Testo fornito:
|---|
Il motore dell'estate
La guardia di frontiera al confine croato fa cenno di passare e, proprio in quel momento, dal cofano della macchina comincia a uscire il rumore di una lavastoviglie irritata.
Lì per lì mi rifiuto di crederci; forse è solo uno strano fenomeno acustico, ma sì, l'eco distorta dei motori di tutte le auto in fila che risuona contro i posti di guardia, le strutture metalliche e le tettoie producendo quel brutto sferragliamento. Non può essere che provenga dalla mia auto, con la quale desidero solo raggiungere uno scoglio sulle rive dell'Adriatico e lì abbandonare per qualche giorno quel che resta di me.
|---|
Dati forniti:
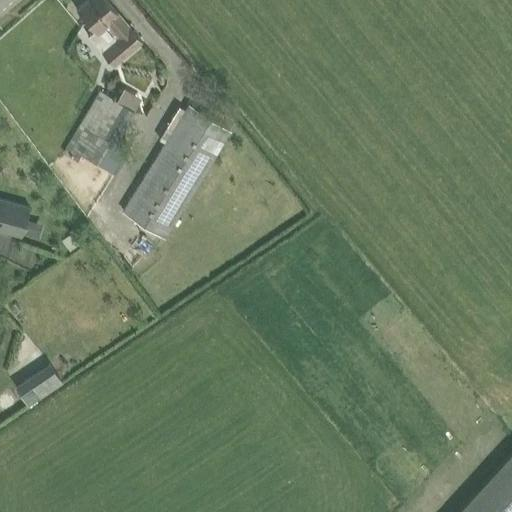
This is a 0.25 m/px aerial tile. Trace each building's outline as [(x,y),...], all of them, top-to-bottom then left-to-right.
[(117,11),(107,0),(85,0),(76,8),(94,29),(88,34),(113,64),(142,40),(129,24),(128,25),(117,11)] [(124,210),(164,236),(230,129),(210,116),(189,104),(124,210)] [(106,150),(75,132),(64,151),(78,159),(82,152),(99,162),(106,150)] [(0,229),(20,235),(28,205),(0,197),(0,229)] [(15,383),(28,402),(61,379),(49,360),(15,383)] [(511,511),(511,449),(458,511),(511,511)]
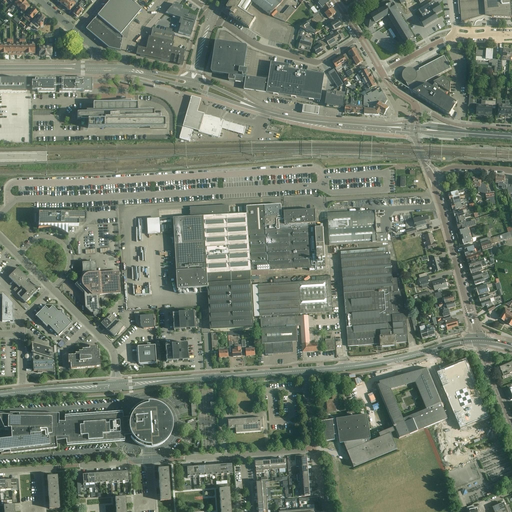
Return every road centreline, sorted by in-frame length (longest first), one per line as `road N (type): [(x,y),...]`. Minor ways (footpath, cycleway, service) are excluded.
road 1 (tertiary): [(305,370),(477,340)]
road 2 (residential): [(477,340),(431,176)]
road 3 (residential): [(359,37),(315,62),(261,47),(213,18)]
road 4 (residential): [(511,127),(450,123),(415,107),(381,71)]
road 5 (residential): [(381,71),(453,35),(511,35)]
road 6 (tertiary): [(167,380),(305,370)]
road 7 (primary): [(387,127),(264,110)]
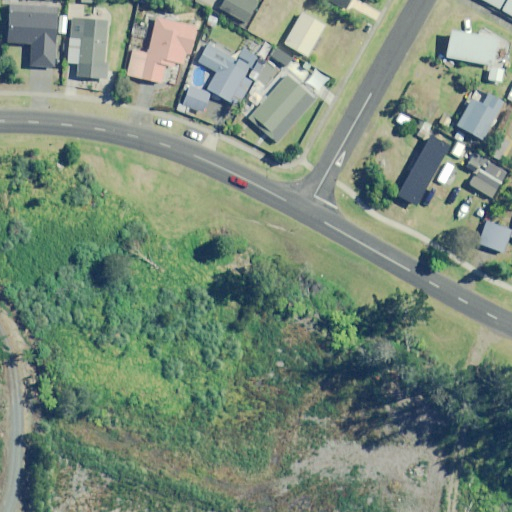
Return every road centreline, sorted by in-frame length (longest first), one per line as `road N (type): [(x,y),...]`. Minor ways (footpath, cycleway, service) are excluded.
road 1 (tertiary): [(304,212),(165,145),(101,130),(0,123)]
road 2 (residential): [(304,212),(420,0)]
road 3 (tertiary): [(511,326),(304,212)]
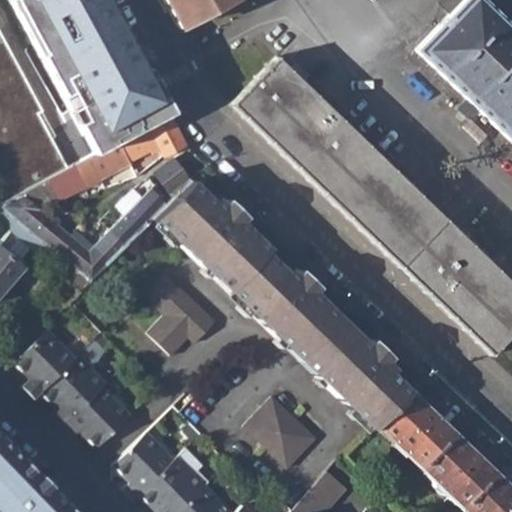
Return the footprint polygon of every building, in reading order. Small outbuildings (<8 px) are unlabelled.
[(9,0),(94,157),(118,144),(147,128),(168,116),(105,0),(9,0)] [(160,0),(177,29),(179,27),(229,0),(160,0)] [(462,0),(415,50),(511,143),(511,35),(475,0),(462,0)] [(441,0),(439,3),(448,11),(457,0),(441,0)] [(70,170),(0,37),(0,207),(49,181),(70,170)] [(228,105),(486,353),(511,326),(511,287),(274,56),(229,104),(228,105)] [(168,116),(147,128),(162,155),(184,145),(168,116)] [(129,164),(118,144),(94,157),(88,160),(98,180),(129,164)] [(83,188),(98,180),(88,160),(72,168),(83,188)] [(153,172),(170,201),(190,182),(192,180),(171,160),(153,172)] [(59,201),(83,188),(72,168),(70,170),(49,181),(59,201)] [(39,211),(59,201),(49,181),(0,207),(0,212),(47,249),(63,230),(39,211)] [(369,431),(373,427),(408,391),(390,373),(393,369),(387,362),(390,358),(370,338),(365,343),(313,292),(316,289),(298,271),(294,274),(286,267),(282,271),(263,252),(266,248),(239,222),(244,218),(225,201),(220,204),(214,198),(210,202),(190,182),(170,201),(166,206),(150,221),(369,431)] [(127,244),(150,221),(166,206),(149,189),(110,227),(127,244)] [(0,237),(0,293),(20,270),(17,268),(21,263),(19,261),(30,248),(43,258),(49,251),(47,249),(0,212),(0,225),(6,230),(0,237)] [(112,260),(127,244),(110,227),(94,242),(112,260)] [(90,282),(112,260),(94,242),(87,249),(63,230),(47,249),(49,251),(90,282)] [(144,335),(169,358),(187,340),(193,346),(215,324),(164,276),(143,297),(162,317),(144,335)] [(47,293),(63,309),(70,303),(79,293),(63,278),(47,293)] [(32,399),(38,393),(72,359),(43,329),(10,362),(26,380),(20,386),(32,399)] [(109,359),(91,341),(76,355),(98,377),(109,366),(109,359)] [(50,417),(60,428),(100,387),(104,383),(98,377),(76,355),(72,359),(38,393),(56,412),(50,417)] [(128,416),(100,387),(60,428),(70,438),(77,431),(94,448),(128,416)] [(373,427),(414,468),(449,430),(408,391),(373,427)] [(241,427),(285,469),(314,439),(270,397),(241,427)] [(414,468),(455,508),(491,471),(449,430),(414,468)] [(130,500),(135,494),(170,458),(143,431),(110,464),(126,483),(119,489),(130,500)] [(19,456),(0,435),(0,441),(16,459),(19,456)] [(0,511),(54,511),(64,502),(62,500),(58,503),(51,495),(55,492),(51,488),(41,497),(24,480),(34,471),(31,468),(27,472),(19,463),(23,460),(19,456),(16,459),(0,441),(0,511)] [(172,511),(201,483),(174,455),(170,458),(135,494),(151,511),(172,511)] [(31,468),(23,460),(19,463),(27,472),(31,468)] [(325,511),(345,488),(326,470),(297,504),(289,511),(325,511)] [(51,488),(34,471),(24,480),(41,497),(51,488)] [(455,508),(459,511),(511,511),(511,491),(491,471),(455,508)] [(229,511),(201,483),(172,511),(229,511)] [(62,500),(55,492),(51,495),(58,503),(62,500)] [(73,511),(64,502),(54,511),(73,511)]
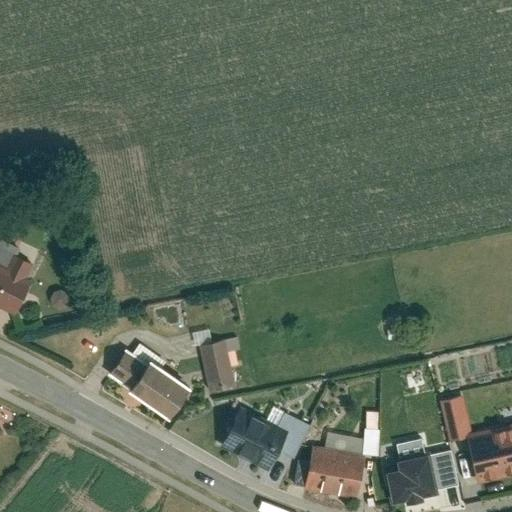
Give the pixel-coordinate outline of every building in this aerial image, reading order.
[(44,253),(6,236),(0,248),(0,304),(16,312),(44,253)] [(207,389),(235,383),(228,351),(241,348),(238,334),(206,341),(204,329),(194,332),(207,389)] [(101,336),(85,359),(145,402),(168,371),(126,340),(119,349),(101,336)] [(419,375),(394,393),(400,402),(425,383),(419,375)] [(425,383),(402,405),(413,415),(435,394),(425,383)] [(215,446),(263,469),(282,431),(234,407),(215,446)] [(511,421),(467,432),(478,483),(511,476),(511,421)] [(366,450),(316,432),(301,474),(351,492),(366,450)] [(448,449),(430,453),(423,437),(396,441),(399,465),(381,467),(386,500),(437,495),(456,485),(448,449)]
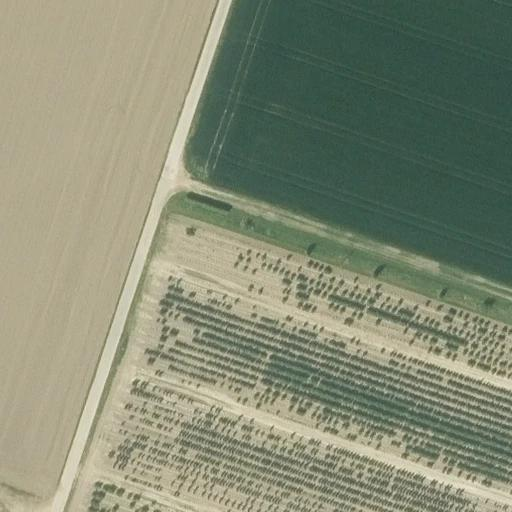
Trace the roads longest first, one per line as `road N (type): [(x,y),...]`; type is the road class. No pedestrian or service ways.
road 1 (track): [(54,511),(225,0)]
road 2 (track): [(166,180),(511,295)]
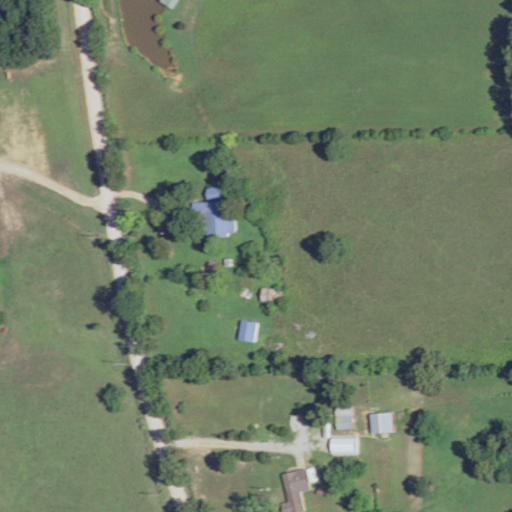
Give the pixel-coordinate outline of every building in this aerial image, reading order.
|---|
Consegne:
(a) Nel racconto del viaggio verso l'Adriatico, quale luogo vuole raggiungere in auto la voce narrante?
(b) Scrivi il seguito del racconto del viaggio verso l'Adriatico, riprendendo subito dopo la sua ultima frase.

Risposte scritte:
(a) Uno scoglio sulle rive dell'Adriatico.

(b)
Ma mentre mi lascio alle spalle il posto di blocco, sono costretto a fare i conti con la realtà: la lavastoviglie sta continuando il suo ciclo, e dentro l'abitacolo arriva adesso anche il tipico odore di attriti violenti tra parti meccaniche, quello che sentite quando fate un pezzo di strada col freno a mano tirato o quando la frizione implora pietà.
Sotto il sole a picco delle dodici e trenta, accosto in una piazzola sterrata. Lo sterzo oppone una strenua resistenza, e in quell'istante so che siamo nella merda.
Apro il cofano, dal quale subito si sprigionano vapori bollenti. Forse siamo ancora più nella merda di quanto credessi: la trasmissione del servosterzo deve essersi danneggiata.
Decido di proseguire, perché il traffico sulla via del ritorno è molto sostenuto, con una lunga coda di macchine che rientrano in Slovenia, e anche perché, a quell'ora, di sabato, un carro attrezzi si limiterebbe a portare l'auto presso l'officina più vicina e tanti saluti. L'officina riaprirebbe appena il lunedì, e nel frattempo saremmo costretti a rientrare a Trieste con mezzi di fortuna.
Rimetto in moto e, con cautela, ritorno sulla carreggiata. Per alleggerire lo sforzo del motore, rinuncio anche all'aria condizionata.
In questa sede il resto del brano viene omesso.